California Coach Quits Job After His Players Kneel During Anthem (VIDEO)
Jacob Malae was a former high school football star who just wanted to return to his old stomping grounds and give back to the school that gave him so much.
Now the head coach at Bellarmine College Prep, everything was going well until he saw a few of his players kneel during the playing of the National Anthem just before a game last month.
That was enough for Malea to quit his job.
— Darren Sabedra (@DarrenSabedra) September 30, 2017
“The act of kneeling during the national anthem doesn’t create dialogue, it creates division,” Malae wrote in a letter obtained by the San Jose Mercury News. “People are talking about the what, not the why. And that is unfortunate and shameful.

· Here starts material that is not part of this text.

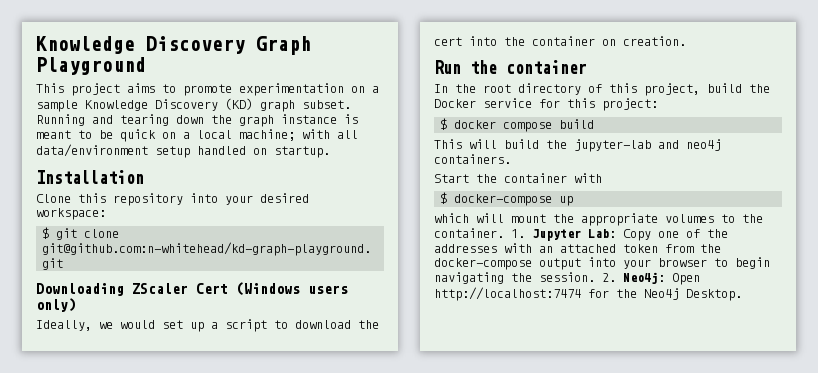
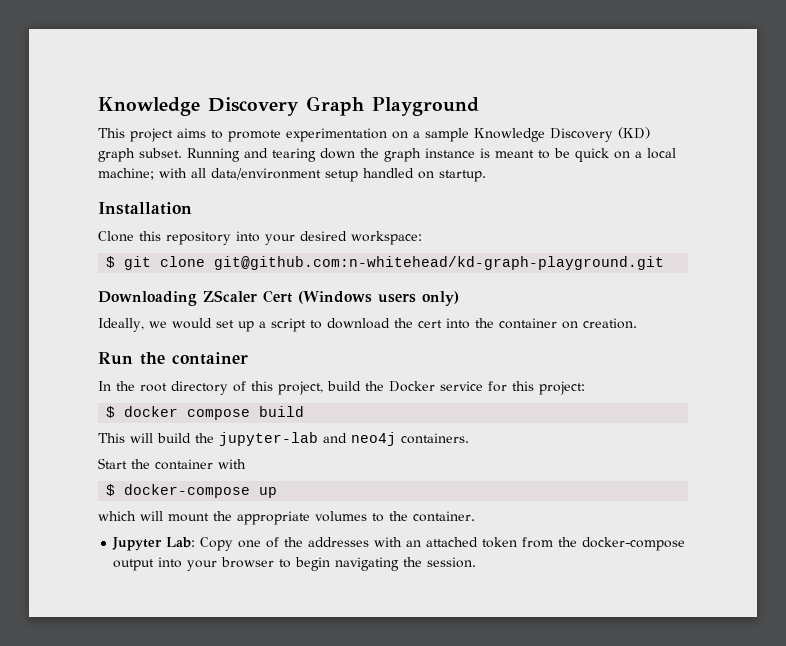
[511,229,525,238] 1. -> (475, 516) //
[602,272,700,285] [434,287,742,301] 2. Neo4j: Open http://localhost:7474 for the Neo4j Desktop. -> (477, 562) none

It is unfortunate because the seemingly well intended act of a few is causing undue harm to the whole.
“It is shameful because BCP not only knew (or should have known) this was going to happen, but didn’t do anything to stop it. As adults in this equation, it is our fundamental duty to act when we know, or eventually realize, that irreparable harm is being done.”
At the time, Bellarmine’s president, Chris Meyercord, said this about the silent protest:
“Their intent was really to draw attention to people they feel are marginalized, people of color, immigrants in all different kinds of communities that they feel are not getting enough support, enough attention.
They wanted to bring a great understanding to that. That was really what their intention was. They have been thinking about it for a while, working with the school, talking to coaches, talking to teammates. They tried to be really clear about what they’re doing and why they’re doing it. Their hearts are in the right place.”
On the night of their protest, the players issued a statement to the school community, explaining their decision to take a knee.
“As students of a Jesuit institution, we are taught to be men for and with others and to seek justice and truth,” the players wrote. “In light of our summit on understanding race in the 21st century, along with our personal experiences with discrimination both at Bellarmine and in our broader community, we feel compelled to raise awareness for the marginalized.
“By kneeling, we hope to express our dissatisfaction with our society’s failure to uphold the values of justice, equality, and peace, and start constructive dialogue in our community. In addition, we kneel to show our support for our country’s marginalized groups: minorities, women, immigrants, those who have experienced religious persecution, and members of the LGBTQ community.
“We would like to clarify that we unequivocally appreciate and value the sacrifices of law enforcement officers, yet we feel the need to express our displeasure with the continued failure of some members of law enforcement and our justice system to protect the marginalized.”
Malae added that he and his family would no longer attend Bellarmine varsity games as a result of the players’ decision to kneel.